We know that attacks have entropy… that they devolve into a fog of war, that they expand, that they cause exponential impact to an organization as every minute, every moment, goes by. 

And yet here we still are, heading into the year 2020, and we still haven’t solved the single most important challenge of our era; the process-level microsecond runtime universe the adversary has always had the upper hand in. They’ve been ahead of us there, and they’ve enjoyed it for far too long. The moment an unauthorized process completes tasks in memory… that very moment, is when we lose security control and are on our heels. Never mind zero days, call this moment zero, after which the pain begins.

What exasperates this even further is that this type of fast-moving threat is now found in both nation-state APT campaigns as well as commodity criminal/underground campaigns, making the sheer volume and diversity of the ‘speed” problem more profound than ever.

An Emotet-weaponized Word document is clicked, and in under three minutes, over 230 file events happen, 12 network connections to 9 malicious hosts are made, 46 new malicious processes spin up and 12 files are manipulated. And that is just on the patient zero host… before the same thing begins to play out host after host in the network, and before any secondary payloads or actions by a human attacker are commenced. This is a code on code battle being fought in the time domain of seconds and microseconds. And yet we see breach reports like 2019 IBM Cost of a Data Breach Report exclaim that the average time to identify a breach is 279 DAYS… a far cry from the 171 seconds (22s for Emotet and 149s for its payload) it takes Emotet to cause a severe impact. The same report offers hope, reminding us that hey, you can save $1.2M on average, if you simply contain the breach in under 200 days. Great…it will only cost you $2.7M at that point! 

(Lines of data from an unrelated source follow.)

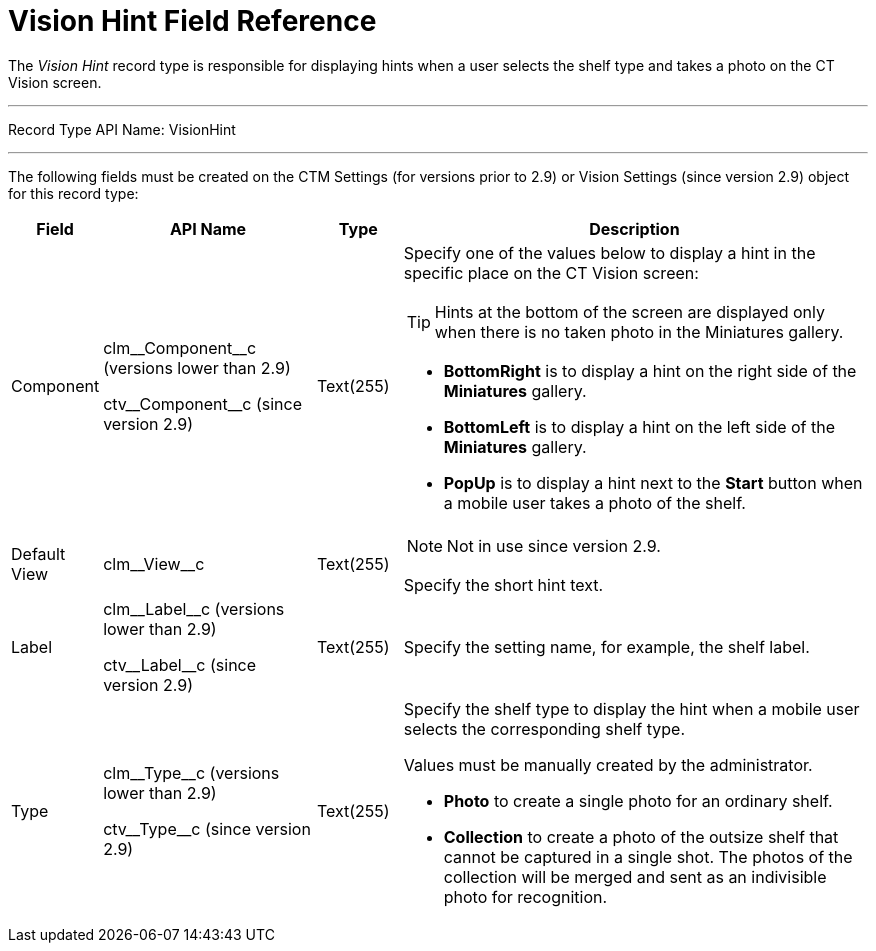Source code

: = Vision Hint Field Reference

The _Vision Hint_ record type is responsible for displaying hints when a user selects the shelf type and takes a photo on the CT Vision screen.

'''''

Record Type API Name: [.apiobject]#VisionHint#

'''''

The following fields must be created on the [.object]#CTM Settings# (for versions prior to 2.9) or [.object]#Vision Settings# (since version 2.9) object for this record type:

[cols="10%,25%,10%,55%"]
|===
|*Field* |*API Name* |*Type* |*Description*

|Component a|
[.apiobject]#clm\__Component__c# (versions lower than 2.9)

[.apiobject]#ctv\__Component__c#  (since version  2.9) |Text(255) a| Specify one of the values below to display a hint in the specific place on the CT Vision screen:

[TIP]
====
Hints at the bottom of the screen are displayed only when there is no taken photo in the Miniatures gallery.
====

* *BottomRight* is to display a hint on the right side of the
*Miniatures* gallery.
* *BottomLeft* is to display a hint on the left side of the *Miniatures*
gallery.
* *PopUp* is to display a hint next to the *Start* button when a mobile
user takes a photo of the shelf.

|Default View |[.apiobject]#clm\__View__c# |Text(255) a| NOTE: Not in use since version 2.9.

Specify the short hint text.

|Label a| [.apiobject]#clm\__Label__c# (versions lower than 2.9)

[.apiobject]#ctv\__Label__c# (since version 2.9) |Text(255) |Specify the setting name, for example, the shelf label.

|Type a| [.apiobject]#clm\__Type__c# (versions lower than 2.9)

[.apiobject]#ctv\__Type__c#  (since version  2.9) |Text(255) a|
Specify the shelf type to display the hint when a mobile user selects the corresponding shelf type.

Values must be manually created by the administrator.

* *Photo*  to create a single photo for an ordinary shelf.
* *Collection*  to create a photo of the outsize shelf that cannot be captured in a single shot. The photos of the collection will be merged and sent as an indivisible photo for recognition.
|===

All of this is orthogonal to the core challenge at hand: We need to get ahead of threats whether we are talking about ransomware or worm incidents that cost us $75B/year, or we are talking about after-the-fact breaches that cost us another $16B/year, or both. 

Let’s Remember This

The age of the slow-moving breach story has come and gone. Now, we must shift our strategies towards the current and future threat landscape, and realize that every minute we spend tooling for the after-the-fact past, is a minute lost in getting ahead of the adversary in ways that actually move the needle. In our quest to become merely “resilient”, we’ve exhausted the traditional means of risk offset, hindsight due-diligence and after-the-fact busy-ness. We are all collectively at the ultimate precipice, and it is time to leap off, and do so out of sheer necessity…because we cannot look forward and prepare, if we are constantly steeped in the past.